Monday, April 13, 2009


Robert Samuelson spikes the green energy kool-aid with some truth:
Together, health care and energy constitute about a quarter of the U.S. economy. If their costs increase, they will crowd out other spending. The president's policies might, as he says, create high-paying "green" or medical jobs. But if so, they will destroy old jobs elsewhere. Think about it. If you spend more for gasoline or electricity -- or for health insurance premiums -- then you spend less on other things, from meals out to home repair. Jobs in those sectors suffer.

The prospect is that energy and health costs may rise without creating much gain in material benefits. That's not economic "progress." To rebate households' higher energy costs (as some suggest) with tax cuts does not solve the problem of squeezed incomes. Given today's huge and unsustainable budget deficits, some other tax would have to be raised or some other program cut.

...We cannot build a productive economy on the foundations of health care and "green" energy. These programs would create burdens for many, benefits for some. Indeed, their weaknesses may feed on each other, as higher health spending requires more taxes that are satisfied by stiffer terms for "cap-and-trade." We clearly need changes in these areas: ways to check wasteful health spending and promote efficient energy use. I have long advocated a gasoline tax on national security grounds. But Obama's vision for economic renewal is mostly a self-serving mirage.

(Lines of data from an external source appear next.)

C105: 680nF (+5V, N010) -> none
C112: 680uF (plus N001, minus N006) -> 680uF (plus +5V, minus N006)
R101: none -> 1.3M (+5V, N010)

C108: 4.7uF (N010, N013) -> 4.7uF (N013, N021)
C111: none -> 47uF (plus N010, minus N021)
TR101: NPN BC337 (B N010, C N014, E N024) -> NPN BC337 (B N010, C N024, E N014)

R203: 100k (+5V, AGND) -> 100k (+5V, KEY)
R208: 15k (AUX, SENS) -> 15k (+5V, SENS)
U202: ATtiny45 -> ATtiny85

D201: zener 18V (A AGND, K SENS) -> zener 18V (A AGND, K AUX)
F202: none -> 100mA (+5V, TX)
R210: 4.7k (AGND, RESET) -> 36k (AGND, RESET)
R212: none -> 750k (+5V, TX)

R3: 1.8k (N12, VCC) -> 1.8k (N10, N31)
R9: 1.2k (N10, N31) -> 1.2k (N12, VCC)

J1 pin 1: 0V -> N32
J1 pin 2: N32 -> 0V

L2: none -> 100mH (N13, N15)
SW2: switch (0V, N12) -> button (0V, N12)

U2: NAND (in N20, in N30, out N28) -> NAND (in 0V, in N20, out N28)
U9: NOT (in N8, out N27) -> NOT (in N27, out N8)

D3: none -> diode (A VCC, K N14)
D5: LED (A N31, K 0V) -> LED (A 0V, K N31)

Public policy is mostly about trade-offs. To get something you have to give something else up. More spending on green energy jobs -- a rather nebulous term -- means less money for other things. Increasing productivity -- doing more with less -- is the secret to prosperity. Green energy is the opposite, doing the same -- or less -- with more.

Scott Grannis, meanwhile, notes that increased energy efficiency corresponds with rising imports of foreign oil. Anyone who thinks that more fuel efficient cars will produce the energy independence politicians keep promising ought to think again.